PASSAGE:
I’ve been travelling a little this week—two days in Scotland, on the Moray Firth, at the fantastic project we’re about to get going on up there. As we were driving from local town to town, visiting the best places for inspiration for the new development, I was struck by how mutable, and yet simultaneously how unchanging, the landscape is. I am thinking of small, perfect towns like Cromarty, in the Black Isle, which hardly feel touched by the twentieth century (and are perhaps the better for it).

Somehow, in this mood, I wanted to spend some time this weekend looking at my four beautiful volumes of Recording Britain – that extraordinary second world war programme to record in thousands of watercolours this land and her towns and buildings. The brainchild of Kenneth Clark, the project employed hundreds of distinguished artists to paint scenes that were felt to be under threat—initially from bombing, but later extended to include places threatened by ‘progress’, and by a changing way of life.

Extracted data entries:

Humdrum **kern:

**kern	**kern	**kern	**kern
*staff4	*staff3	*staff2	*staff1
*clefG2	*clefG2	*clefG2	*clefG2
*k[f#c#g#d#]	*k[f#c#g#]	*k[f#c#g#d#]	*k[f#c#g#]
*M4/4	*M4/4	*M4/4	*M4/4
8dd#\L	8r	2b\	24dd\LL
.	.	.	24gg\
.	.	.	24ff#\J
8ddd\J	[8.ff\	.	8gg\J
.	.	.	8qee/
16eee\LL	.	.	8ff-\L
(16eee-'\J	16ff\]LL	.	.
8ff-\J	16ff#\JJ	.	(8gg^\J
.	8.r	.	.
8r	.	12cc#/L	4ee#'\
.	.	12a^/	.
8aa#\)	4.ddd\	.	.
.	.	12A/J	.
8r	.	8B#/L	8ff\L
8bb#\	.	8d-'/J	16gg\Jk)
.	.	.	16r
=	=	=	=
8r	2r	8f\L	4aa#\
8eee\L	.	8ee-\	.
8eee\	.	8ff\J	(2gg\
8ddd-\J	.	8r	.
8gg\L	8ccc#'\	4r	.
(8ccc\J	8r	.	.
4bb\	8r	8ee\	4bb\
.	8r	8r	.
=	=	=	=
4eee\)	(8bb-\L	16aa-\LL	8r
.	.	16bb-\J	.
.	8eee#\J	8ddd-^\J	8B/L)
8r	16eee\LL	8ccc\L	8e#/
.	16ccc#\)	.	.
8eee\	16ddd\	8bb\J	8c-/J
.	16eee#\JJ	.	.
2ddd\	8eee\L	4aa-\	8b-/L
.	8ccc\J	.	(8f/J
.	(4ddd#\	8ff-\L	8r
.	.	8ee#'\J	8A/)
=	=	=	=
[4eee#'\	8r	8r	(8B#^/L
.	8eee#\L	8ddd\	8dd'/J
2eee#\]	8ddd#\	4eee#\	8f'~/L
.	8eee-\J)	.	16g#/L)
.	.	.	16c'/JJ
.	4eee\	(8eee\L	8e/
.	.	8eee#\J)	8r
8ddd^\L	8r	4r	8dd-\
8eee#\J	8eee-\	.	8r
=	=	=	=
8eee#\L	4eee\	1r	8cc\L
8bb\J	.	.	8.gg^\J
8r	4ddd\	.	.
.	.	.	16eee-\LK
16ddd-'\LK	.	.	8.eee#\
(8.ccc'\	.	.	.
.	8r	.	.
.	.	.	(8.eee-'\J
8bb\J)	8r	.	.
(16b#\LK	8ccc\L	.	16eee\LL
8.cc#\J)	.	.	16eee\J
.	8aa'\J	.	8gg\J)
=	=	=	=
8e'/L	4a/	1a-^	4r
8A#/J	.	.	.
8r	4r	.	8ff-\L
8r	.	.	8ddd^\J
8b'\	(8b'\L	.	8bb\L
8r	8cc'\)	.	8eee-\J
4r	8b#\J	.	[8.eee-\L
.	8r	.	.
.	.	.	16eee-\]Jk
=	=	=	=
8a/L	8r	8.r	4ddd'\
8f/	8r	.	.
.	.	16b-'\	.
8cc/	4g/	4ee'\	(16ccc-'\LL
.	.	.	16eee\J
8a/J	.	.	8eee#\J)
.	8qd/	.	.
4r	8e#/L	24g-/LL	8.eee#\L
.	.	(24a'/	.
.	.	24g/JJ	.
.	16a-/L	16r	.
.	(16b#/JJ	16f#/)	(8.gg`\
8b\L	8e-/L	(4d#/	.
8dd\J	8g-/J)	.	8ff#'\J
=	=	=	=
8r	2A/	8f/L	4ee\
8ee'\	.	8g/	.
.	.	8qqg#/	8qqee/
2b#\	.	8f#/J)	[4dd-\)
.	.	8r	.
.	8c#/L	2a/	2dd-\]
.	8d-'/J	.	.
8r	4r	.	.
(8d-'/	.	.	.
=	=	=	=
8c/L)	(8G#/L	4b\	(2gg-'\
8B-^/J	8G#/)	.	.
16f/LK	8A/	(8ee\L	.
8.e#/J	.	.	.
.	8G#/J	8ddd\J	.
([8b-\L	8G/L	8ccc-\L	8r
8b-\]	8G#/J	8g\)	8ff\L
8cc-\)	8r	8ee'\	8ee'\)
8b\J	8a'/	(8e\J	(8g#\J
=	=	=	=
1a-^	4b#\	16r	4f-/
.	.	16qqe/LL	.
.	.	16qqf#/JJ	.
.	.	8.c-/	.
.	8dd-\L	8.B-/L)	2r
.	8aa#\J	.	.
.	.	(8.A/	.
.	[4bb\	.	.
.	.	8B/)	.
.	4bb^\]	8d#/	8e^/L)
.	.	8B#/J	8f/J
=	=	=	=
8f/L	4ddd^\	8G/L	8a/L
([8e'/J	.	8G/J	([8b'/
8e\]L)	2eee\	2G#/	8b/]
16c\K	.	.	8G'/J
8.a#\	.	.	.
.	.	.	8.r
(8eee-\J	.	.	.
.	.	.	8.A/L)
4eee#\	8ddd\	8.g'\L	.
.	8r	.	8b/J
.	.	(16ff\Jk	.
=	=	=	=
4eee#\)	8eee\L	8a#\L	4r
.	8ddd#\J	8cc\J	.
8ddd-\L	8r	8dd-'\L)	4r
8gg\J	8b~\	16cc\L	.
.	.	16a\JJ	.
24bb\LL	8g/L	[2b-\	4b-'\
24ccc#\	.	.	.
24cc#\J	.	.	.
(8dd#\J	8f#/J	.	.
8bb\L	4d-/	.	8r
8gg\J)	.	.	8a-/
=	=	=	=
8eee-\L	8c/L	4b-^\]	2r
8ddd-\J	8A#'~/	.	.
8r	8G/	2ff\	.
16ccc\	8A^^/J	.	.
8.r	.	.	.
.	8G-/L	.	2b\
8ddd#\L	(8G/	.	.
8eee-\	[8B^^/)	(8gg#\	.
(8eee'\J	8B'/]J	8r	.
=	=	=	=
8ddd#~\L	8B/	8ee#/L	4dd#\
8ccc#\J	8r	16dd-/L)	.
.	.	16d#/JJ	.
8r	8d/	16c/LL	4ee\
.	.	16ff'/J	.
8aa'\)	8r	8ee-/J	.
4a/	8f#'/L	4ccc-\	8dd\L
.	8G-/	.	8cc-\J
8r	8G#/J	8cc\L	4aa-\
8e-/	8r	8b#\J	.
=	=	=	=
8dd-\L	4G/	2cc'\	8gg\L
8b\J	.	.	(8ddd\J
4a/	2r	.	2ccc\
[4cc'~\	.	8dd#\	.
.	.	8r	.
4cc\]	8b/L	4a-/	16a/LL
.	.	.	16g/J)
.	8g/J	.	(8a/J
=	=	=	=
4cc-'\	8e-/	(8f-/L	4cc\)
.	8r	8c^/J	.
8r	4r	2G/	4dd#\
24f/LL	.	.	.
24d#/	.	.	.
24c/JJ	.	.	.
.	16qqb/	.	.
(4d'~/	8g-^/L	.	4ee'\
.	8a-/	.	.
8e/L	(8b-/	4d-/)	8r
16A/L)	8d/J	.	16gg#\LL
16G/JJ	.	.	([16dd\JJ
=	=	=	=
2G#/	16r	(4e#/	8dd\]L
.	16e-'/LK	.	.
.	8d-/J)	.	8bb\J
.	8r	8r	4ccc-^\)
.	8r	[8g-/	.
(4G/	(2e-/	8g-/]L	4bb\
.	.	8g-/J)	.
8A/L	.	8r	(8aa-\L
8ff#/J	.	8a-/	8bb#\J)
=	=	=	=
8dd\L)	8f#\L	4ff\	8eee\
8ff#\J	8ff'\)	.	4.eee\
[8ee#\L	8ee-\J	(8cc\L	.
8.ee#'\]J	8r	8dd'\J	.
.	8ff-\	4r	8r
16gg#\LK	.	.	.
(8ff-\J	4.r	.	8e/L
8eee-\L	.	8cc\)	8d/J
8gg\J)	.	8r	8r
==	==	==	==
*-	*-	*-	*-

WHAT THE EXERCISE ASKS:
Rewrite everything in the Recording Britain passage from "Somehow, in this" down to "way of life.", replacing "bombing" with "air raids". These items are separate material and have no connection to the passage.

ANSWER IN FULL:
Somehow, in this mood, I wanted to spend some time this weekend looking at my four beautiful volumes of Recording Britain – that extraordinary second world war programme to record in thousands of watercolours this land and her towns and buildings. The brainchild of Kenneth Clark, the project employed hundreds of distinguished artists to paint scenes that were felt to be under threat—initially from air raids, but later extended to include places threatened by ‘progress’, and by a changing way of life.